Goals
- Simple API to
upload() either a byte array (Uint8Array) or a stream (ReadableStream or similar) up to 1 GiB
- Default: one copy with trusted / endorsed SP, one copy with any other approved SP
- Best-effort reliability; either through a very reliable network that needs little SDK-side mitigation, or via SDK functionality to mitigate downstream unreliability
Challenges
- API must be intuitive and not place excessive burden on the developer to manage it correctly. i.e. finding the balance between the SDK’s responsibility and the SDK user’s responsibility.
- Reliability presents challenges for usability where error conditions are not rare. i.e. the SDK either needs to help you deal with error conditions, or take on the burden of dealing with them.
- Streaming APIs exist to minimise the memory burden in constrained environments (primarily browsers), retries handled inside of the SDK become difficult if we can’t retain (buffer) data to re-send. Buffering nullifies the benefits of providing streaming APIs.
- Some implementations will have a one-off stream to provide, e.g. filecoin-pin can efficiently provide a stream that combines filesystem read + UnixFS pack + CAR into a non-buffering implementation, but having to start the stream again is probably not a good idea because it could result in a different CommP (underlying filesystem changes between repeat operations).
- Our current stack is not very stable, we don’t have high reliability metrics for our current pool of SPs.
Current Approach
- Synapse’s
StorageContext object represents a client’s relationship with a provider and data set. Previously either created automatically and internally with synapse.storage.upload() or explicitly with synapse.storage.createContext().
synapse.storage.createContexts() was introduced to handle the creation of multiple contexts, including the selection of an endorsed SP plus an additional SP for those contexts.
synapse.storage.upload() either takes a list of contexts that you’ve previously made, or makes contexts for you if you don’t supply them and performs an upload to both of them.

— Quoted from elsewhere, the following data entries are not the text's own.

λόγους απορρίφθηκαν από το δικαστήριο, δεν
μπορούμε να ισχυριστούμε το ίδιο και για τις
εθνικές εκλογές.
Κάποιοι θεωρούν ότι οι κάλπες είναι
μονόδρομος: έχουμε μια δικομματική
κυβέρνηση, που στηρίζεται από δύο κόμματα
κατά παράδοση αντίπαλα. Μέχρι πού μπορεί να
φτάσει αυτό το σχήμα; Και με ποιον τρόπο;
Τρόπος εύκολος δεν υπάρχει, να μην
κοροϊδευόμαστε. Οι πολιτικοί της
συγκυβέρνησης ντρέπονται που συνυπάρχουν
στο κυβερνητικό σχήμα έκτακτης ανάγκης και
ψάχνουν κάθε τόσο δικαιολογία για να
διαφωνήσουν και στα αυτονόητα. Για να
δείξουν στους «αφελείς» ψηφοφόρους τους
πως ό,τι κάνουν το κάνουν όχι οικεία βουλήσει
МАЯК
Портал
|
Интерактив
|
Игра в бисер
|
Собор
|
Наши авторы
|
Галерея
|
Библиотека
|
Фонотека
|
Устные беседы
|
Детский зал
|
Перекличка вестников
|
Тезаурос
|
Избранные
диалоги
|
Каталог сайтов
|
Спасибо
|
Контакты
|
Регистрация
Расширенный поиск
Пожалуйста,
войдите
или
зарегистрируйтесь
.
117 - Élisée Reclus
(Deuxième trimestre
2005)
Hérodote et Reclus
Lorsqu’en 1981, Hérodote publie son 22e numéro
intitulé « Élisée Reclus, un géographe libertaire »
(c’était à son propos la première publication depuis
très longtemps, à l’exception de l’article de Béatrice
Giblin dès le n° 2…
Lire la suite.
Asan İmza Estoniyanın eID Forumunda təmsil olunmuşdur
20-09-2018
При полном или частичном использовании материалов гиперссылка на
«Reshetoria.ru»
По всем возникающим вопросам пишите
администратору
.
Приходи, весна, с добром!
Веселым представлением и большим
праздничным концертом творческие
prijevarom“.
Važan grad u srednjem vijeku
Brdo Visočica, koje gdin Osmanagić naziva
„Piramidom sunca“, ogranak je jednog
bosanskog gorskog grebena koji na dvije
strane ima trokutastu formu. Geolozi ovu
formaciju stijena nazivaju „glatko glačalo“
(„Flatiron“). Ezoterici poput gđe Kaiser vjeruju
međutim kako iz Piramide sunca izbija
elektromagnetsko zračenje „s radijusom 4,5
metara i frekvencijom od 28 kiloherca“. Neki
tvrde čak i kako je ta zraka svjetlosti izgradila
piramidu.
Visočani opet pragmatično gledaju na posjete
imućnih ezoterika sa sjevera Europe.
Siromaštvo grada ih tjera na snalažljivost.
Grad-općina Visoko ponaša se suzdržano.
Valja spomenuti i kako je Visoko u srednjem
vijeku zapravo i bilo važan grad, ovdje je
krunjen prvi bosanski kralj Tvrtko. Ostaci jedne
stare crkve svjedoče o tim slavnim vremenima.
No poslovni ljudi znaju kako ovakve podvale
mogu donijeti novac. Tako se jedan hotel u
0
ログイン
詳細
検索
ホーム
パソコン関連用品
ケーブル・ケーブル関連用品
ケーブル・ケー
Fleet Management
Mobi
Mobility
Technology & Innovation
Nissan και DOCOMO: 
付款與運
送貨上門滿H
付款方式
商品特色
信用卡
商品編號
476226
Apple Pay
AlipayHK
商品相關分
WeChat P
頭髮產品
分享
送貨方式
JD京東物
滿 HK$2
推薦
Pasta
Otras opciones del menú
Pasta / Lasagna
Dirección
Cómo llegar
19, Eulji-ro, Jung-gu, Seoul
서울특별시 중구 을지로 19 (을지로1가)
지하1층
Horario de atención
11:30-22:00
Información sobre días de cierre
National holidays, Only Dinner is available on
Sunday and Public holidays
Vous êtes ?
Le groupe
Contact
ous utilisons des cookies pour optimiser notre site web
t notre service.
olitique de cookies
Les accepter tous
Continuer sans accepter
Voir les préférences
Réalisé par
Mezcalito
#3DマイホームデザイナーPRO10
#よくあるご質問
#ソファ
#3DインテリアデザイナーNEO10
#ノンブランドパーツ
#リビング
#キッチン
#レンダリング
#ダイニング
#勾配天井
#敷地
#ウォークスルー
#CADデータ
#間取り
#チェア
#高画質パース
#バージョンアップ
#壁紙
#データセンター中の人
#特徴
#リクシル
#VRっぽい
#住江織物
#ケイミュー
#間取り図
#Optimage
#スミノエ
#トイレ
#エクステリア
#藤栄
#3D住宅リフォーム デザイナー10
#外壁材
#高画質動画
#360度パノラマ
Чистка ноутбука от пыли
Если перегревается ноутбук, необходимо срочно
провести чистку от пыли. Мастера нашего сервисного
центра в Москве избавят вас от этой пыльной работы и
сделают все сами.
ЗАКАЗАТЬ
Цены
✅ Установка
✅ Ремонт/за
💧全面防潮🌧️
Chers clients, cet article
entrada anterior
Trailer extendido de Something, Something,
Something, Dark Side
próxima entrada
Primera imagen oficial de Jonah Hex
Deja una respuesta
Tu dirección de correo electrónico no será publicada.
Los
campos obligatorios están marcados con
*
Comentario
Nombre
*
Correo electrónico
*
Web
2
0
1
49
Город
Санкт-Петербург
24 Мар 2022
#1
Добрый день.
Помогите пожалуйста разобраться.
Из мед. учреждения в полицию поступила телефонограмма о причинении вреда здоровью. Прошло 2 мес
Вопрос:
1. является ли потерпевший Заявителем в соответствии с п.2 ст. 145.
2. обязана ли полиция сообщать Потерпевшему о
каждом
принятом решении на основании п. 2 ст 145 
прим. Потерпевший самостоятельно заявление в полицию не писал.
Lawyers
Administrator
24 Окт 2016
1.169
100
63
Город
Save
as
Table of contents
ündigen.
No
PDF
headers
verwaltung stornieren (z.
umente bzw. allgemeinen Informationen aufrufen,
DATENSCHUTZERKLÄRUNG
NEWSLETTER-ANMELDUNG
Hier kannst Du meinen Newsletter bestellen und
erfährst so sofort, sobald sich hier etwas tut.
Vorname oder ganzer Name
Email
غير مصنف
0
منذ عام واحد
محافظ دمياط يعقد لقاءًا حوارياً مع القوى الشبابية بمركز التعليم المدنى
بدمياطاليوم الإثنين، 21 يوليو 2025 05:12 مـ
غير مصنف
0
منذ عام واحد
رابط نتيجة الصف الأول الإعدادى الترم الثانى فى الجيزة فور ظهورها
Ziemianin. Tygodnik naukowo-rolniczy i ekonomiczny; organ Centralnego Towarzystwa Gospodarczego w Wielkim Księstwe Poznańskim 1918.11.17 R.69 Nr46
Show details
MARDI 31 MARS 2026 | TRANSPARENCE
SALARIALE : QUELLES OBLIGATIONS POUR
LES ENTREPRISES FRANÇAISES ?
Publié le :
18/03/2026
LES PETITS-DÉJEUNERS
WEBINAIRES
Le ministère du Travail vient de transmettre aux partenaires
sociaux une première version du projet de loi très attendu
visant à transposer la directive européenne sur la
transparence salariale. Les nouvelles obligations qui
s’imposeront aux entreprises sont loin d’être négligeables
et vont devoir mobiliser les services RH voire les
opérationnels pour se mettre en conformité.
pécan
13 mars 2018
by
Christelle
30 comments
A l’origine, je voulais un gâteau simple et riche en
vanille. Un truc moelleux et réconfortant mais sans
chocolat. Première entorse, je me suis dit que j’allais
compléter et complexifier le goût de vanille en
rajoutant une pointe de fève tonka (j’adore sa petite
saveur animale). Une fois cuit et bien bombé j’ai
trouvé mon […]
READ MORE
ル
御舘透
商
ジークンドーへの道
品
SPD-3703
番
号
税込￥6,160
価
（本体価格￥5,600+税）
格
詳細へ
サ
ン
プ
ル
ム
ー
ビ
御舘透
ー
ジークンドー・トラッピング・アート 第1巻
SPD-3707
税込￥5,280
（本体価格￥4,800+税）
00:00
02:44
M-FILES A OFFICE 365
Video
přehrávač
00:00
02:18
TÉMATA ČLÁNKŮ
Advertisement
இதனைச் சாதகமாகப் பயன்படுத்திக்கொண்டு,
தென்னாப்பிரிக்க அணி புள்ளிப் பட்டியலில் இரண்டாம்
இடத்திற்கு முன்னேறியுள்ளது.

Operations are performed async in parallel.
- CommP calculated once and shared amongst parallel uploads.
- Parallel streaming not yet implemented (this work was put on hold due to the uncertainty around this API), only
Uint8Array for multi-context uploads.
- Original
upload() API internally returned using a Promise.allSettled() to provide a behaviour that wasn’t all-or-nothing (i.e. Promise.all() rejects if even one of them fails, making it all-or-nothing). The return type of the function is therefore: Promise<PromiseSettledResult<UploadResult>[]> where each PromiseSettledResult (see type) contains information about whether the individual upload resolved or rejected.
- The caller of
upload() is left to deal with the array of PromiseSettledResults, decode the values and decide what action to take as a result of the various permutations of successes and failures.
- Failure handling is entirely a user concern, no affordances are offered by the SDK to mitigate error cases.
One success and one failure likely means that the user is paying for one of the deals but not the other - having data stored successfully, but not meeting the two-copies minimum.
Failure may not indicate actual failure to land on chain but may be caused by network issues (as experienced at FDS-7 on bad wifi) where deals concluded but this was not successfully communicated back via the SDK.
- A temporary workaround was released during the November soft launch to mitigate API complexity, mismatch with documentation, and unreliability caused primarily by unreliable SPs (either Curio-induced or caused by hosting conditions):
- Reduce the default number of contexts created by
synapse.storage.upload() to 1
- Use
Promise.all() internally to be able to return a singular Promise<UploadResult> object from the API.